Foi um espetáculo deprimente: ante arguidores em sua maioria anestesiados, desinteressados, a ministra da Cultura demonstrou não possuir os conhecimentos mínimos requeridos de um gestor cultural em sua posição, ostentando uma postura que choca pelo primarismo – expressado numa visão reducionista da cultura tão-somente enquanto produto cultural comercializável -, pelo conservadorismo – em contraste com o discurso da candidata Dilma – e, sobretudo, pelo atraso intelectual - ficou claro que as concepções de Ana quanto às relações entre produção cultural, mercado e internet apresentam uma defasagem de décadas e não se coadunam com os fluxos culturais que caracterizam o mundo contemporâneo.
A ministra afirmou temer pelo futuro da cultura brasileira devido à pirataria e à internet.
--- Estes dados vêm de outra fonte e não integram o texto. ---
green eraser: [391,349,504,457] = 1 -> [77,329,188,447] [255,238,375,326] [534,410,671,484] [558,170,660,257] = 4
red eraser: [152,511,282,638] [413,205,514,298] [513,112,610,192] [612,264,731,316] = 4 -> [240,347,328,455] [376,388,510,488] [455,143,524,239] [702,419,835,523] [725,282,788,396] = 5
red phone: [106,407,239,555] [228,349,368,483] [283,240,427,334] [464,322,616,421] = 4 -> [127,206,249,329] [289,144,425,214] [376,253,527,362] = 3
Ou seja, para ela, a rede mundial de computadores, cujas imensas possibilidades de produção e circulação cultural são exaltadas por pesquisadores do porte de um Jesus Martín-Barbero, representa uma ameaça, e não um devir.
Foi constrangedor ouvir uma figura ligada a uma tradição familiar caracterizada pelo culto à inteligência e pela participação política progressista proferir uma visão a um tempo tão retrógrada, desinformada e, ao mesmo tempo, tão contrária ao bem coletivo e favorável ao lucro privado. A ministra deu mostras de confundir troca de arquivos pela web com furto e, assim, chamou veladamente tais internautas de ladrões.
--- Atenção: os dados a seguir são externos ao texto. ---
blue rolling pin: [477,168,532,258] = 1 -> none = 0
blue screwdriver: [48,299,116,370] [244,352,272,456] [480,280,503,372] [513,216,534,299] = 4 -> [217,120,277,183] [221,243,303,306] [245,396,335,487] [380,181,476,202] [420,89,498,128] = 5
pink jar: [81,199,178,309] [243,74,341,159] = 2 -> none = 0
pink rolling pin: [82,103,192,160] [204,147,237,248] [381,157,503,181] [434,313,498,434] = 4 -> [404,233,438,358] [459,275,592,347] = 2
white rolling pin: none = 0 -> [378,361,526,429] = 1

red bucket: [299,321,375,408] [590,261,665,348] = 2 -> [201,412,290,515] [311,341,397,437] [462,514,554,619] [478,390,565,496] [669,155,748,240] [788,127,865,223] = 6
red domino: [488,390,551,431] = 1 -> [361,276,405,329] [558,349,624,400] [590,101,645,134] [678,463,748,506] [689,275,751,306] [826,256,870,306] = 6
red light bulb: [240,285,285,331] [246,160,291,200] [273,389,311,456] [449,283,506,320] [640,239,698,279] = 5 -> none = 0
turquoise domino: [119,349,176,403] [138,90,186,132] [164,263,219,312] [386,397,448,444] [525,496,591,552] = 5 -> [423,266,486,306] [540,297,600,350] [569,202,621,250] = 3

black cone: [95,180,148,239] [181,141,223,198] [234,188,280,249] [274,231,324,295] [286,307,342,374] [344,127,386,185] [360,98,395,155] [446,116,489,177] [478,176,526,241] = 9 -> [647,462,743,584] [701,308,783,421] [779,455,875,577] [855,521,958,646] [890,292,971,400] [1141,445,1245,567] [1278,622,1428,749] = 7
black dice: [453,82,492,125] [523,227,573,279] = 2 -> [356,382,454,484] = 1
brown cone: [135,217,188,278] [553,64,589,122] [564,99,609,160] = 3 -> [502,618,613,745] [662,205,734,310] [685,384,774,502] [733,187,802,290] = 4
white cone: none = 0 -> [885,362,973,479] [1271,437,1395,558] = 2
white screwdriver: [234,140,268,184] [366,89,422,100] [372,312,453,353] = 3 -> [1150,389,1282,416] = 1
Causa enorme preocupação a constatação de que o órgão máximo de gestão da cultura brasileira está sob o comando de alguém tão despreparado. É ingenuidade, porém, a crença de que o problema do MinC seja de ordem individual e que uma simples troca de nomes resolveria a questão. Ana de Hollanda é uma peça da política federal de cultura do governo Dilma Rousseff, e qualquer mudança só será efetiva se a ideologia orientadora de tal política for alterada a favor de uma abordagem positiva da cultura digital, da retomada dos grandes projetos de inclusão cultural da gestão Gilberto Gil/Juca Ferreira, hoje claramente boicotados, e do fim da visão mercadista e atrasada de direitos autorais que colocou o suspeitosíssimo Ecad no centro da cena cultural brasileira - a qual ora se encontra muito aquém de suas imensas potencialidades, em larga medida devido ao estrabismo cultural do Estado.
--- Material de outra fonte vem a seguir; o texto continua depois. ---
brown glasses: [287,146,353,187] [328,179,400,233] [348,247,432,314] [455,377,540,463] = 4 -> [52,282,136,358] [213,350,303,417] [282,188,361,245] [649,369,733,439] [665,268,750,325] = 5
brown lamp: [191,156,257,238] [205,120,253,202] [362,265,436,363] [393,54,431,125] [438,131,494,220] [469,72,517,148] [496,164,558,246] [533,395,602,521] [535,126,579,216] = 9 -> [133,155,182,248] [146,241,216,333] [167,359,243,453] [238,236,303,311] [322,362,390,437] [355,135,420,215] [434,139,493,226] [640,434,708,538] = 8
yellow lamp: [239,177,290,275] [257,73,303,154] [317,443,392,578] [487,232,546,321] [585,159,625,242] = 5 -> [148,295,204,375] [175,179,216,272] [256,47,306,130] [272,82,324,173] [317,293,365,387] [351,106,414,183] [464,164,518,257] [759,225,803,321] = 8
A audiência de Ana na Câmara dá-se em um momento em que a insatisfação acumulada pela classe artística, por ativistas digitais e pelos produtores culturais encontra-se na iminência de transbordar. Circula um manifesto, que une tanto artistas de centro-esquerda quanto do campo oposicionista, pedindo a substituição de Ana por Danilo Miranda, diretor cultual do SESC. Os ativistas digitais, que foram ponta-de-lança durante as eleições, formam certamente o grupo mais insatisfeito: se sentem traídos, dada a disparidade entre os compromissos com a cultura digital assumidos em campanha - para a qual contribuíram intensamente - e a postura mercantilista e corporativa assumida pelo MinC.
Dilma parece dar, cada vez mais e a um número cada vez maior de pessoas, a impressão de que seu governo concentra-se sobretudo em um esforço gerencial, alegadamente “desideologizado”, da economia – e que tudo o mais – políticas de gênero, educação, cultura - é supérfluo. A classe artística é numericamente pequena, mas tende a ser politicamente mais volátil e a ter um grande poder de influência. A insistência no retrocesso das políticas culturais, do qual Ana de Hollanda tornou-se o símbolo, além dos graves danos à cultura, à cidadania e à segurança jurídica na internet que já vem causando, pode vir a cobrar um alto preço eleitoral no futuro.